- Born: February 20, 1979 (age 47)
- Occupation: Entrepreneur
- Known for: e-commerce, consumer internet, venture capital

= Andy Dunn =

American entrepreneur

Andy Dunn (born February 20, 1979) is an American entrepreneur and the co-founder of Bonobos Inc. Dunn was CEO for eleven years after co-founding Bonobos in 2007. In June 2017, Walmart announced it was purchasing Bonobos for $310 million in cash. Dunn joined Walmart after the purchase to lead the company's collection of direct-to-consumer brands, but left the company in January 2020. In April 2023, Walmart sold Bonobos to brand management firm WHP Global and fashion retailer Express Inc. for a combined $75 million, significantly below its original $310 million acquisition price. Following the sale, Dunn returned to Bonobos as an advisor.

== Career ==
=== Early years ===
Dunn was a consultant for Bain & Company in the US and Latin America following college. His time at Bain included consulting for catalog-based retailer Lands’ End, which was inspiration for the direct-to-consumer business and customer service model of Bonobos.

=== Bonobos ===
Started by Stanford graduate students Andy Dunn and Brian Spaly, Bonobos was created with the goal to provide men with better-fitting men's pants and a better shopping experience by building the brand on the internet. The company launched with pants that eliminate "Khaki Diaper Butt” and now offers a full line of menswear, including shirts and suits. Bonobos pioneered the internet-driven direct to consumer (DTC), or digitally native vertical brand (DNVB), retail model. The company launched online and was exclusive online for the first few years. It was the first American brand to use the web as the primary means of story-telling, service, commerce and distribution. The innovation led to the birth of an ecosystem, largely based in New York City, of DTC brands, including Warby Parker, Harry's, Glossier, Allbirds, and Away. Core to the idea of DTC brands is bundling product and service together to drive a higher NPS customer experience than legacy brick-and-mortar driven competition can deliver. To deliver the experience, Bonobos created a customer service team in 2008, the Ninjas, located at the Manhattan headquarters of the company. The Ninjas became a key part of the Bonobos experience in serving customers.

==== Guideshops ====
In 2011, the company invented a new retail model: apparel stores as fit-to-ship showrooms.

=== Red Swan ===
In 2011 Dunn cofounded the angel investment firm, Red Swan, which is focused on investing in consumer retail and consumer internet companies.

== Personal life ==
Dunn grew up in Chicago alongside his sister, Monica Royer, founder of Monica + Andy. His mom, Usha Ahuja Dunn, is an immigrant from India and his father, Charles Dunn, is the author of The Nurse and the Navigator, a World War II memoir of the wartime romance of his parents.
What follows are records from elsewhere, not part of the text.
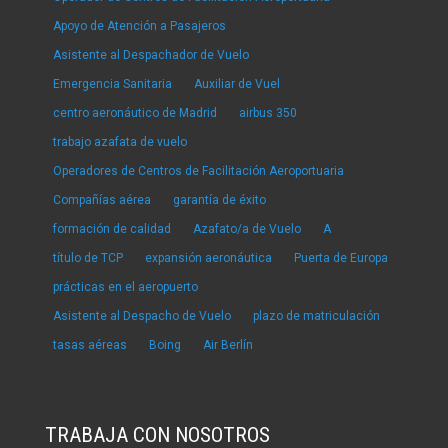
Apoyo de Atención a Pasajeros
Asistente al Despachador de Vuelo
Emergencia Sanitaria
Auxiliar de Vuel
centro aeronáutico de Madrid
airbus 350
trabajo azafata de vuelo
Operadores de Centros de Facilitación Aeroportuaria
Compañías aérea
garantía de éxito
formación de calidad
Azafato/a de Vuelo
A
título de TCP
expansión aeronáutica
Puerta de Europa
prácticas en el aeropuerto
Asistente al Despacho de Vuelo
plazo de matriculación
tasas aéreas
Boing
Air Berlín
TRABAJA CON NOSOTROS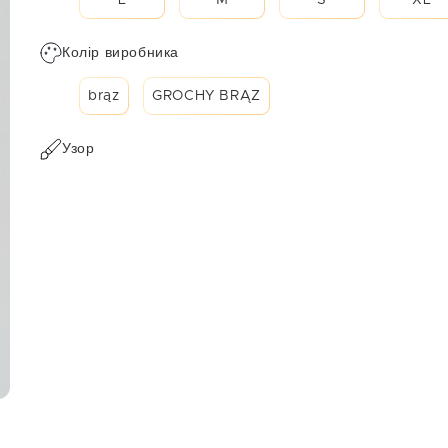
L
M
S
XL
Колір виробника
brąz
GROCHY BRĄZ
Узор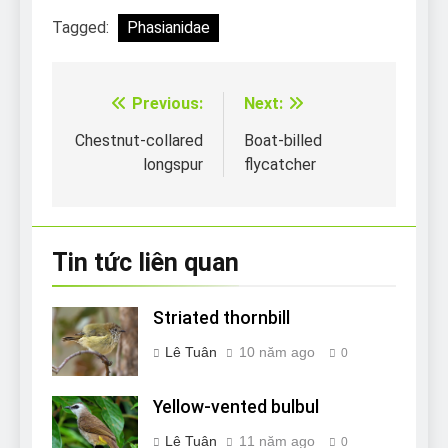
Tagged:
Phasianidae
Previous:
Next:
Điều
hướng
Chestnut-collared
Boat-billed
longspur
flycatcher
bài
viết
Tin tức liên quan
Striated thornbill
Lê Tuân
10 năm ago
0
Yellow-vented bulbul
Lê Tuân
11 năm ago
0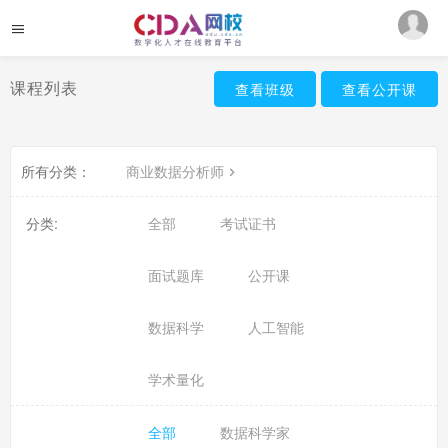
课程列表
查看班级
查看公开课
所有分类：
商业数据分析师
分类:
全部
考试证书
面试题库
公开课
数据科学
人工智能
学术量化
全部
数据科学家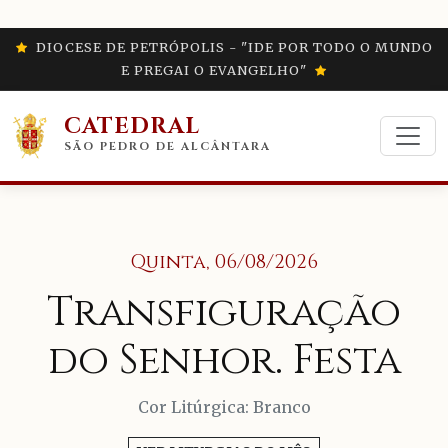
DIOCESE DE PETRÓPOLIS - "IDE POR TODO O MUNDO
E PREGAI O EVANGELHO"
CATEDRAL
SÃO PEDRO DE ALCÂNTARA
Quinta, 06/08/2026
Transfiguração
do Senhor. Festa
Cor Litúrgica: Branco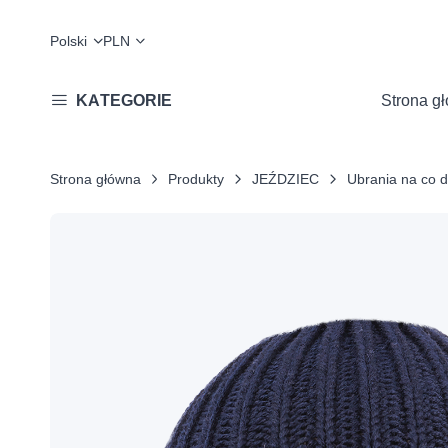
Polski
PLN
KATEGORIE
Strona g
Strona główna
Produkty
JEŹDZIEC
Ubrania na co d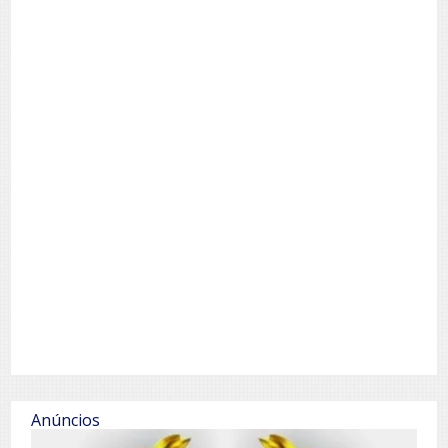
Anúncios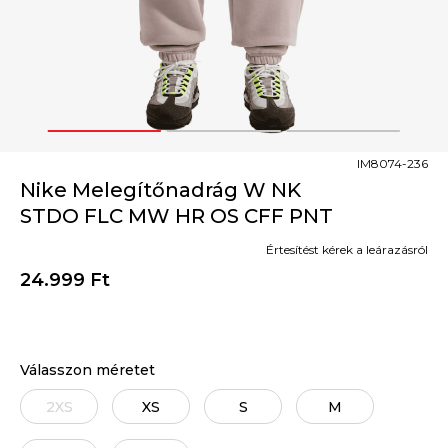
1
2
3
IM8074-236
Nike Melegítőnadrág W NK
STDO FLC MW HR OS CFF PNT
Értesítést kérek a leárazásról
24.999
Ft
Válasszon méretet
2XS
XS
S
M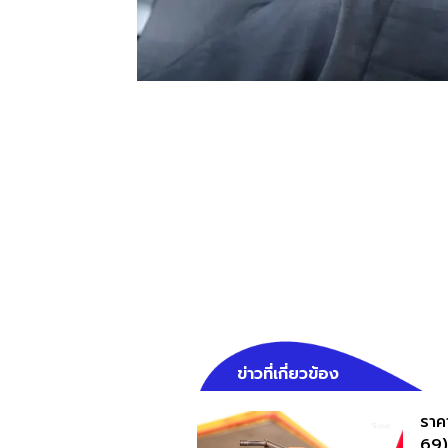
ข่าวที่เกี่ยวข้อง
ราคา
69)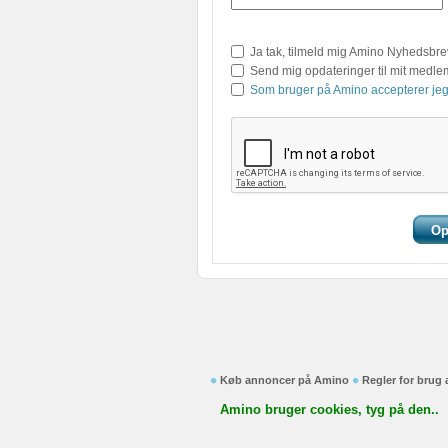
Ja tak, tilmeld mig Amino Nyhedsbre
Send mig opdateringer til mit medl
Som bruger på Amino accepterer jeg
Køb annoncer på Amino
Regler for brug
Amino bruger cookies, tyg på den..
In 2017, Dunn married Manuela Zoninsein, a Brazilian immigrant and sustainability entrepreneur. Dunn and Zoninsein live in Chicago.

In 2022, Dunn went public with his battle with bipolar I disorder, describing it in his autobiography Burn Rate: Launching a Startup and Losing My Mind (Crown Currency) and in public talks, discussing how he was diagnosed with it in college after a manic episode, and how he hid it during his startup years, despite incidents including hospitalization at Bellevue Hospital in 2016, after which he was arrested for "stripping naked in the throes of mania and assaulting his then girlfriend and elderly mother-in-law". In 2023, he delivered a TED Talk titled "Lessons from Losing My Mind", further discussing his diagnosis and his efforts to destigmatize mental health in the workplace.

== Awards and recognition ==
- Crain's New York Business 40 under 40 list in 2013.
- Fortune's 40 Under 40 in 2018.
- Mover and Shaker of New York's startup scene, Entrepreneur magazine, 2013.
- Sexiest CEOs Alive, Business Insider.
- 100 People Transforming the World of Business, Business Insider.